Written task
In the entries below, find the line with "Diagram & Screenshots" and the line with "## 📁 Dataset Details". Print those two and everything between them exactly, and nothing else.

== Data excerpts

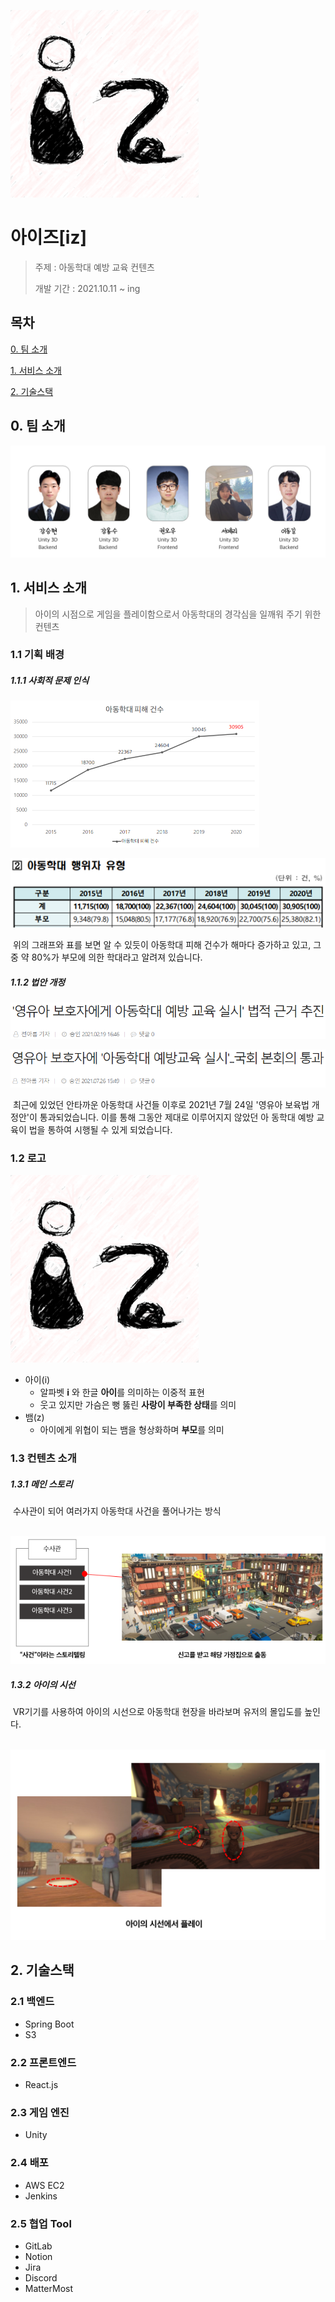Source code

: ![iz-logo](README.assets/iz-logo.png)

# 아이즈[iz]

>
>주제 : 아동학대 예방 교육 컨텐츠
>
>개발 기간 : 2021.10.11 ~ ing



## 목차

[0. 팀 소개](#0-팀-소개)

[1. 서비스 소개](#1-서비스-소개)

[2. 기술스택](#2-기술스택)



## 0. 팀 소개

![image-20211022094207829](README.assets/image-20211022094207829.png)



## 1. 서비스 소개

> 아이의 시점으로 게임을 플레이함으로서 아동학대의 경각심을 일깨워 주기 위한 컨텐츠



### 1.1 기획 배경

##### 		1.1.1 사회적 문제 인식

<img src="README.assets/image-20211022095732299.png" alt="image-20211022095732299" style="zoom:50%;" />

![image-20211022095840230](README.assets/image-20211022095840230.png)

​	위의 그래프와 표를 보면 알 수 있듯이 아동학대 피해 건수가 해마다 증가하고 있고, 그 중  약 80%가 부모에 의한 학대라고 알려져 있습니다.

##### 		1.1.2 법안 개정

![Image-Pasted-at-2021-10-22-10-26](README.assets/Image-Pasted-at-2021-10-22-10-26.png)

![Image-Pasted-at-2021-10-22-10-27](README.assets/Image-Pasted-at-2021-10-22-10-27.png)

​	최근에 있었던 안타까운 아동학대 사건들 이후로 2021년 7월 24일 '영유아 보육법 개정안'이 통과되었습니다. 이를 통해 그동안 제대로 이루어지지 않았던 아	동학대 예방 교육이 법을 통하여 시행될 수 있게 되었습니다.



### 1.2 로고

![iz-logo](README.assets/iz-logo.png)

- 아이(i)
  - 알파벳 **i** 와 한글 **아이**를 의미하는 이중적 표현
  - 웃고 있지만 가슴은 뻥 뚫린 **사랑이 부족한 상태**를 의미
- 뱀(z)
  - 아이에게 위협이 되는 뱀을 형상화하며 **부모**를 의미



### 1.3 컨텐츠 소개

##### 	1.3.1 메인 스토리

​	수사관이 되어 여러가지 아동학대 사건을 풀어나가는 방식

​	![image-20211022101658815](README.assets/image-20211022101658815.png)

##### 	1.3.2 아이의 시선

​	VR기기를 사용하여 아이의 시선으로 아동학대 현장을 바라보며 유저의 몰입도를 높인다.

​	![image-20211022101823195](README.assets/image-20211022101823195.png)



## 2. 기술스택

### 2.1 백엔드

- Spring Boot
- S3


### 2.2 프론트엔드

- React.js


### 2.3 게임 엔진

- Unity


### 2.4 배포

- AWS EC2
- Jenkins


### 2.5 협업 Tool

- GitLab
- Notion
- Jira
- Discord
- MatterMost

====
== Data excerpts

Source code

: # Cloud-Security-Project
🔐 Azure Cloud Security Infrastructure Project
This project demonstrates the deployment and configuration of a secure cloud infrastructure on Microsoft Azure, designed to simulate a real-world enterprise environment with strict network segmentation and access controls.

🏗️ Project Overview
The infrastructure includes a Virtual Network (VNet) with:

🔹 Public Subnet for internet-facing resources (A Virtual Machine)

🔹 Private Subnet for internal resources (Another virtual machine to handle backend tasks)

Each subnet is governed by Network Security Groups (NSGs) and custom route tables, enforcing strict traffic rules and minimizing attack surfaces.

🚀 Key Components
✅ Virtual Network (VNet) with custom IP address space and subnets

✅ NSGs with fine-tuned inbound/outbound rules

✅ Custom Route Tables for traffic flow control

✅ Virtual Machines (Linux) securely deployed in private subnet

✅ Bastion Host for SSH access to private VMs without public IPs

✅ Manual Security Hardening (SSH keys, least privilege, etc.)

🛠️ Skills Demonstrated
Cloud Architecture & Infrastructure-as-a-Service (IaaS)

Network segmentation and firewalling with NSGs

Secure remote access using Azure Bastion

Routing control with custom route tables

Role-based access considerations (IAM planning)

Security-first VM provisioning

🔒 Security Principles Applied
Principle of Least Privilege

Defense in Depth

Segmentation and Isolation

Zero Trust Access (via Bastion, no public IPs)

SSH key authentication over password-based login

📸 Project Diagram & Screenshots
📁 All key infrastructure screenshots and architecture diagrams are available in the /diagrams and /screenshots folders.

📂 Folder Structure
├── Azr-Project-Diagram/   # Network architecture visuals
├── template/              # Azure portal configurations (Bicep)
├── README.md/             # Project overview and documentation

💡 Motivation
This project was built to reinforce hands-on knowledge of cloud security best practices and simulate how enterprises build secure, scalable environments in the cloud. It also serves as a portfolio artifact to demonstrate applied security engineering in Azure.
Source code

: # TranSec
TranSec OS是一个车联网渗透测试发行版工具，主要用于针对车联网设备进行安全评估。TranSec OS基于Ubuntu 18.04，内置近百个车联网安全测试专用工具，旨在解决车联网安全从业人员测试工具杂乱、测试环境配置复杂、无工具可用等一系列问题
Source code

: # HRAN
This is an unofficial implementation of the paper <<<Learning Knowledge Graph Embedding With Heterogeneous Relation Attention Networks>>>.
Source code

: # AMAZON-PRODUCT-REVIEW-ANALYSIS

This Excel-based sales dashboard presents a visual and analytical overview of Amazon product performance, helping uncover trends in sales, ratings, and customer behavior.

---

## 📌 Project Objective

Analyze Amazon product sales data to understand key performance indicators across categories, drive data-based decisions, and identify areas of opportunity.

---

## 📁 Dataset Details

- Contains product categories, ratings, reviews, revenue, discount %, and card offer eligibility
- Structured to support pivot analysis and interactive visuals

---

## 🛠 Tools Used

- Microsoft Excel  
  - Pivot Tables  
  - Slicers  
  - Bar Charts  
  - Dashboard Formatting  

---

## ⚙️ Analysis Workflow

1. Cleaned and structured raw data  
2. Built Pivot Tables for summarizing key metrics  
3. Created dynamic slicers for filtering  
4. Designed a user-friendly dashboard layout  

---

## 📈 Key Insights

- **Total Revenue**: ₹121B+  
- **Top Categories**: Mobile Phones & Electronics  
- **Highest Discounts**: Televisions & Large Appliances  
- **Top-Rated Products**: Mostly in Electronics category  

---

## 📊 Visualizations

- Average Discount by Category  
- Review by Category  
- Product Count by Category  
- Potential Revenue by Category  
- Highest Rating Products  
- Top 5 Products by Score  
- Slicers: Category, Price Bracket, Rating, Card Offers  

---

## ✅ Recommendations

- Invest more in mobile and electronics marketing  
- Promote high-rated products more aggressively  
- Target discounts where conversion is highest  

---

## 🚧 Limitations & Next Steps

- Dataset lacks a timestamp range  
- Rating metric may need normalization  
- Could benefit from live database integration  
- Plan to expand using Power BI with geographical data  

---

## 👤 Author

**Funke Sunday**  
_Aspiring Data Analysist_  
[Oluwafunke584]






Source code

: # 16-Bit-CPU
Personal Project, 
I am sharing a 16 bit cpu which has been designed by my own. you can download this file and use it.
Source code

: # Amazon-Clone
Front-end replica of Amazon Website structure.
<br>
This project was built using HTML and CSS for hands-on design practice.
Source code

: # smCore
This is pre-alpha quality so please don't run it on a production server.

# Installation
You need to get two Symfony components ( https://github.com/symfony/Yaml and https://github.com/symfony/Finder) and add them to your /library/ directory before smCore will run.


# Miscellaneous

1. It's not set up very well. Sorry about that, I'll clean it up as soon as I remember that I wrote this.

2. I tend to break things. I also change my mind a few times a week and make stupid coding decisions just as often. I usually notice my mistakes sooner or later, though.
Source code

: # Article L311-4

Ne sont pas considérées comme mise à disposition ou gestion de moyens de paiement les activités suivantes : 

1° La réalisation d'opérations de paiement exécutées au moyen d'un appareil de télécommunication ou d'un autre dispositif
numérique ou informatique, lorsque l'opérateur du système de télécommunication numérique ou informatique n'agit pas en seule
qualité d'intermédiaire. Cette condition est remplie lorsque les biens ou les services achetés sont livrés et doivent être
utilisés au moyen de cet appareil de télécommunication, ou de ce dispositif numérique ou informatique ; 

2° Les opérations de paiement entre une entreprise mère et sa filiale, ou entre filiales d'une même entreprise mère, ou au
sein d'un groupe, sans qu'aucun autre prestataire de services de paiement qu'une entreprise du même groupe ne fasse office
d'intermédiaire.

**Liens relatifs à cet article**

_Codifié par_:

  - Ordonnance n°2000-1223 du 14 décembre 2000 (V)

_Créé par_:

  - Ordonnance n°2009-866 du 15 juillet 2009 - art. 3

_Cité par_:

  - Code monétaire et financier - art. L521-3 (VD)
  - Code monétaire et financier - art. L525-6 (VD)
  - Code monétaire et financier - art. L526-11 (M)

====

Problem solution
📸 Project Diagram & Screenshots
📁 All key infrastructure screenshots and architecture diagrams are available in the /diagrams and /screenshots folders.

📂 Folder Structure
├── Azr-Project-Diagram/   # Network architecture visuals
├── template/              # Azure portal configurations (Bicep)
├── README.md/             # Project overview and documentation

💡 Motivation
This project was built to reinforce hands-on knowledge of cloud security best practices and simulate how enterprises build secure, scalable environments in the cloud. It also serves as a portfolio artifact to demonstrate applied security engineering in Azure.
Source code

: # TranSec
TranSec OS是一个车联网渗透测试发行版工具，主要用于针对车联网设备进行安全评估。TranSec OS基于Ubuntu 18.04，内置近百个车联网安全测试专用工具，旨在解决车联网安全从业人员测试工具杂乱、测试环境配置复杂、无工具可用等一系列问题
Source code

: # HRAN
This is an unofficial implementation of the paper <<<Learning Knowledge Graph Embedding With Heterogeneous Relation Attention Networks>>>.
Source code

: # AMAZON-PRODUCT-REVIEW-ANALYSIS

This Excel-based sales dashboard presents a visual and analytical overview of Amazon product performance, helping uncover trends in sales, ratings, and customer behavior.

---

## 📌 Project Objective

Analyze Amazon product sales data to understand key performance indicators across categories, drive data-based decisions, and identify areas of opportunity.

---

## 📁 Dataset Details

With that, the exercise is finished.